▶ _Text segment_

• • • •

Visual Controls for Spreadsheets

Some time ago, Paul Walk remarked that “Yahoo Pipes [might] do for web development what the spreadsheet did for non-web development before it (Microsoft Excel has been described as the most widely used Integrated Development Environment)”. After seeing how Google spreadsheets could be used as part of quick online mashup at the recent Mashed Library, Paul revised this observation along the lines of “the online spreadsheet [might] do for web development what the spreadsheet did for non-web development before it”.

In An Ad Hoc Youtube Playlist Player Gadget, Via Google Spreadsheets, I showed how a Google gadget can be used as a container for arbitrary Javascript code that can be used to process the contents of one or more Google spreadsheet cells, which, combined with the ability to pull in XML content from a remote location into a spreadsheet in real time, suggests that there is a lot more life in the spreadsheet than one might previously have thought.

So in a spirit of “what if” I wonder whether there is an opportunity for spreadsheets to take the next step towards being a development platform for the web in the following ways:

  • by offering support for a visual controls API, (cf. the Google Visualization API) which would provide a set of visual controls – sliders, calendar widgets and so on – that could directly change the state of a spreadsheet cell. I don’t know if the Google spreadsheet gadgets have helper functions that already support the ability to write, or change, cell values, but the Google Gdata spreadsheet does support updates (e.g. updating cells and Updating rows). Just like the visualization API lets you visually chart the contents of a set of cells, a visual controls API could provide visual interfaces for writing and updating cell values. So if anyone from the Lazyweb is listening, any chance of a trivial demo showing how to use something like a YUI slider widget within a Google spreadsheet gadget to update a spreadsheet cell? Or maybe a video type, that would take the URL of a a media file, or the splash page URl for a video on something like Youtube, and automatically create a player/popup player for the video if you select it? Or similarly, an audio player for an MP3 file? Or a slideshow widget for a set of image file cells?

• • • •

▶ _Source information_
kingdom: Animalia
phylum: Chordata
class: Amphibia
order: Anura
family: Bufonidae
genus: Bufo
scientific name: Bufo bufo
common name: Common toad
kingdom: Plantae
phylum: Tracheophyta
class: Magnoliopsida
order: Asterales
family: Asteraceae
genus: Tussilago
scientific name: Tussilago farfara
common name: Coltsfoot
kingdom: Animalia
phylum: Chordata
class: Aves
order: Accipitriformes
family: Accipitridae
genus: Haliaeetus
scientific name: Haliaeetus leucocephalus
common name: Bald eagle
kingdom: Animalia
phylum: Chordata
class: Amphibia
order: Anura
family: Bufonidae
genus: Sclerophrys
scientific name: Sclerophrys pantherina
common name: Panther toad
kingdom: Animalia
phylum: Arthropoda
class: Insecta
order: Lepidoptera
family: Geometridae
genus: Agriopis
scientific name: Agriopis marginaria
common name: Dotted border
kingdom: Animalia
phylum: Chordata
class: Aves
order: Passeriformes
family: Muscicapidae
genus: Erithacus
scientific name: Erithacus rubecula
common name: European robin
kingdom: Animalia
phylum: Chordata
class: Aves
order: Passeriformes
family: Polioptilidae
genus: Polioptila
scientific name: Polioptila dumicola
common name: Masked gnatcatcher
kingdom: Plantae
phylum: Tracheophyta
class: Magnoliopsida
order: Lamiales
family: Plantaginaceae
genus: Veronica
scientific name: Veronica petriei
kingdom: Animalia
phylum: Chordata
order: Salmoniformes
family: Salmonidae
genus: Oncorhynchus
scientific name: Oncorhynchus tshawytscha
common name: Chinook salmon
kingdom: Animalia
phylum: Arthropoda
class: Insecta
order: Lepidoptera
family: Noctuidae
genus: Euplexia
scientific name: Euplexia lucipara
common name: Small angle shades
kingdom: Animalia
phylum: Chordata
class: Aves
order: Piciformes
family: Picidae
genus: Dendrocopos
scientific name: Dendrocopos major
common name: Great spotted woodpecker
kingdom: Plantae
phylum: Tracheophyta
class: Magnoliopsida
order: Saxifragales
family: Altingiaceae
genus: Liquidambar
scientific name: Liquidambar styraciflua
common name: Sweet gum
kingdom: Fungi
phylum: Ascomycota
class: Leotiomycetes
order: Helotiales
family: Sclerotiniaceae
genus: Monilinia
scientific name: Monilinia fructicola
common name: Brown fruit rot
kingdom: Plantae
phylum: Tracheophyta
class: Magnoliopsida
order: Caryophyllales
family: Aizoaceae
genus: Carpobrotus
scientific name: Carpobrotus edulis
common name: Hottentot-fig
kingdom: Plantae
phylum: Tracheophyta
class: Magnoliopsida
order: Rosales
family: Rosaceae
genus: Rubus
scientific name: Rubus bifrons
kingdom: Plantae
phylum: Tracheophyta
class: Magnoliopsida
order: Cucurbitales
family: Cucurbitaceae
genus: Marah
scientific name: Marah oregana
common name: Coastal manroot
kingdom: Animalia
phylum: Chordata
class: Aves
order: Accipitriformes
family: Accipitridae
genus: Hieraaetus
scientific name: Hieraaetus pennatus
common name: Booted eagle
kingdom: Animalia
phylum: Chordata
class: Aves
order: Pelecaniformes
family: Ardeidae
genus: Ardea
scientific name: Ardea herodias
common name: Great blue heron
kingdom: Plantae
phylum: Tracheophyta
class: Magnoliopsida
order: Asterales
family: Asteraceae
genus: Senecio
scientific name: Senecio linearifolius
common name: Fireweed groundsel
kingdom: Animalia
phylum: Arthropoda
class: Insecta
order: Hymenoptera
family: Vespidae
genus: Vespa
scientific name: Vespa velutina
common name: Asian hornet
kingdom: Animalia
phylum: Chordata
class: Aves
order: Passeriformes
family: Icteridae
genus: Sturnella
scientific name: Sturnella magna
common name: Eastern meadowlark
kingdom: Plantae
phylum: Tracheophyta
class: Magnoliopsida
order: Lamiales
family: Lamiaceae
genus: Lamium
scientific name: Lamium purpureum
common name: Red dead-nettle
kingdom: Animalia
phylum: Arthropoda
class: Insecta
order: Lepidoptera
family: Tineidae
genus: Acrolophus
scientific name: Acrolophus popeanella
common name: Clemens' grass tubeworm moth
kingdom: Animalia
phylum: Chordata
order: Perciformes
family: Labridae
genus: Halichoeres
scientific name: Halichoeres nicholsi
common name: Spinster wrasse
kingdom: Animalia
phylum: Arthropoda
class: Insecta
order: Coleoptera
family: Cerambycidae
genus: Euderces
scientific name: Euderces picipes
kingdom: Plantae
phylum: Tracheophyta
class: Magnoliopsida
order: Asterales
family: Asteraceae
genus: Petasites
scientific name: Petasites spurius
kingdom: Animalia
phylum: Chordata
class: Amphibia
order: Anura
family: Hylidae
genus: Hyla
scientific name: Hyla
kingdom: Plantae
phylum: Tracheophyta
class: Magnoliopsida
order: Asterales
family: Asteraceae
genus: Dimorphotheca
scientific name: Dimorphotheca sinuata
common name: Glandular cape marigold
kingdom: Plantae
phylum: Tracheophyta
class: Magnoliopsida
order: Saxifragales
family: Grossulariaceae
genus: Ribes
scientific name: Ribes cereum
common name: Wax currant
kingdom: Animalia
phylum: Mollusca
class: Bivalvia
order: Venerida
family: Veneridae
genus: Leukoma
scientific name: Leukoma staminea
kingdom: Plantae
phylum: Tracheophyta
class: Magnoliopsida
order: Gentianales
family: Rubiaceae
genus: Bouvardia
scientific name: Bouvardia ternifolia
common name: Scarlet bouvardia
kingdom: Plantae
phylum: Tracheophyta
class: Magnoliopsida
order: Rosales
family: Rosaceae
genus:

• • • •

▶ _Exercise details_
Rewrite the passage of the visual controls post between "In An Ad Hoc" and "previously have thought.", inclusive, with "remote location" changed to "remote server".

▶ _Result_
In An Ad Hoc Youtube Playlist Player Gadget, Via Google Spreadsheets, I showed how a Google gadget can be used as a container for arbitrary Javascript code that can be used to process the contents of one or more Google spreadsheet cells, which, combined with the ability to pull in XML content from a remote server into a spreadsheet in real time, suggests that there is a lot more life in the spreadsheet than one might previously have thought.